(Beginning of Input records)
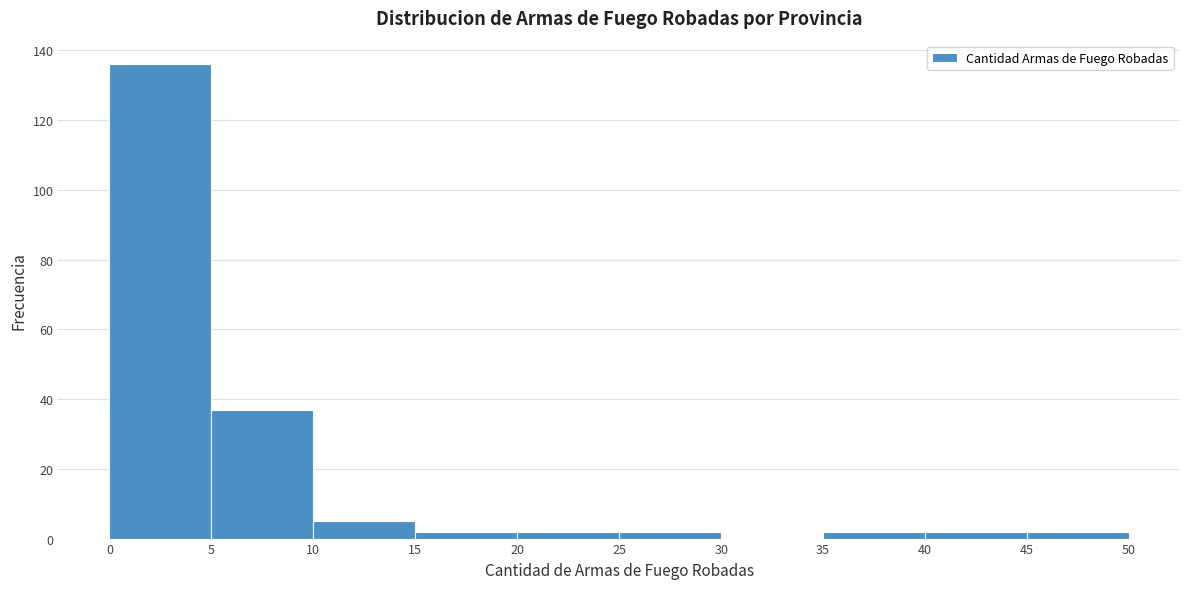

Reading left to right, transcribe this chart: for each bar, give the range it covers on the x-axis and its height. The values are not printed on the chart, so give them approximately, as read against the axis.

0 to 5: 136
5 to 10: 38
10 to 15: 6
15 to 20: 2
20 to 25: 2
25 to 30: 2
30 to 35: 0
35 to 40: 2
40 to 45: 2
45 to 50: 2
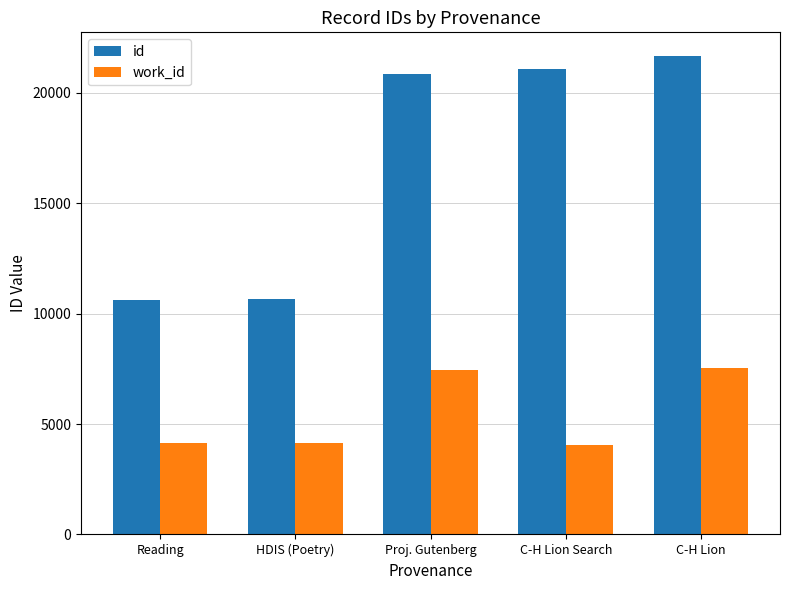

What is the spread (max minus min) of values at Reading?

6487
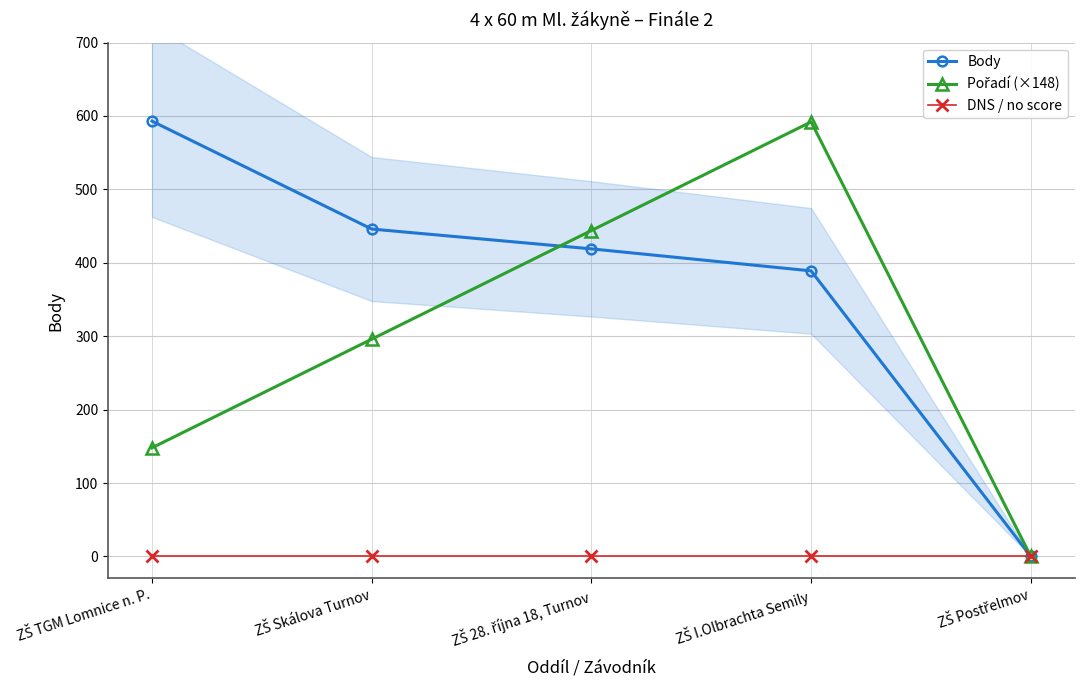

What are all the series names shown in the legend?

Body, Pořadí (×148), DNS / no score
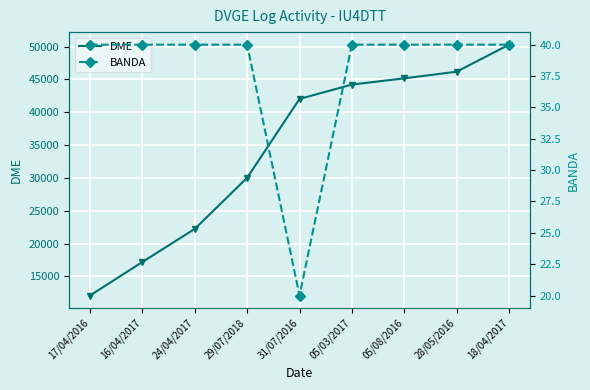

Reading left to right, list all the values displayed in this chart.

DME: 17/04/2016=12097	16/04/2017=17199	24/04/2017=22235	29/07/2018=30019	31/07/2016=42026	05/03/2017=44211	05/08/2016=45161	28/05/2016=46170	18/04/2017=50288
BANDA: 17/04/2016=40	16/04/2017=40	24/04/2017=40	29/07/2018=40	31/07/2016=20	05/03/2017=40	05/08/2016=40	28/05/2016=40	18/04/2017=40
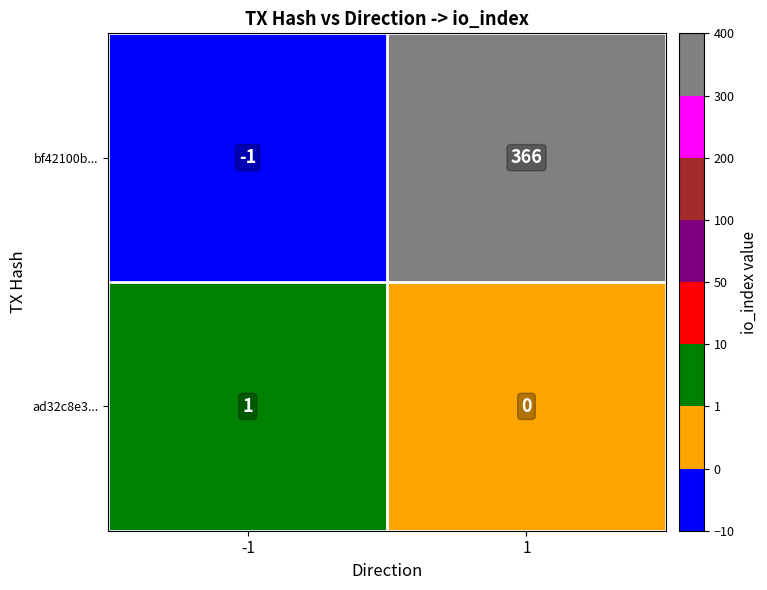

Which series has the largest range (max minus min)?

bf42100b...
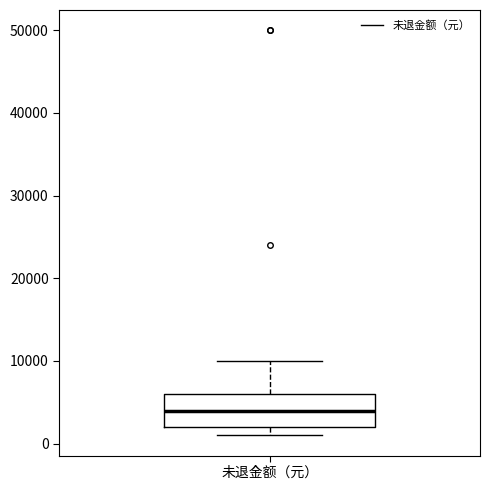

Read this box plot against the y-axis: the position of the median line, the range covered by the box, and the ends of both whiskers. The values are not printed on the chart, so give them approximately, as read against the axis.

median 4000, box 2000 to 6000, whiskers 1000 to 10000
(End of Input records)
§ Directive: Copy the records above line for line, without the pictures.

§ Solved problem:
Reading left to right, transcribe this chart: for each bar, give the range it covers on the x-axis and its height. The values are not printed on the chart, so give them approximately, as read against the axis.

0 to 5: 136
5 to 10: 38
10 to 15: 6
15 to 20: 2
20 to 25: 2
25 to 30: 2
30 to 35: 0
35 to 40: 2
40 to 45: 2
45 to 50: 2

What is the spread (max minus min) of values at Reading?

6487

What are all the series names shown in the legend?

Body, Pořadí (×148), DNS / no score

Reading left to right, list all the values displayed in this chart.

DME: 17/04/2016=12097	16/04/2017=17199	24/04/2017=22235	29/07/2018=30019	31/07/2016=42026	05/03/2017=44211	05/08/2016=45161	28/05/2016=46170	18/04/2017=50288
BANDA: 17/04/2016=40	16/04/2017=40	24/04/2017=40	29/07/2018=40	31/07/2016=20	05/03/2017=40	05/08/2016=40	28/05/2016=40	18/04/2017=40

Which series has the largest range (max minus min)?

bf42100b...

Read this box plot against the y-axis: the position of the median line, the range covered by the box, and the ends of both whiskers. The values are not printed on the chart, so give them approximately, as read against the axis.

median 4000, box 2000 to 6000, whiskers 1000 to 10000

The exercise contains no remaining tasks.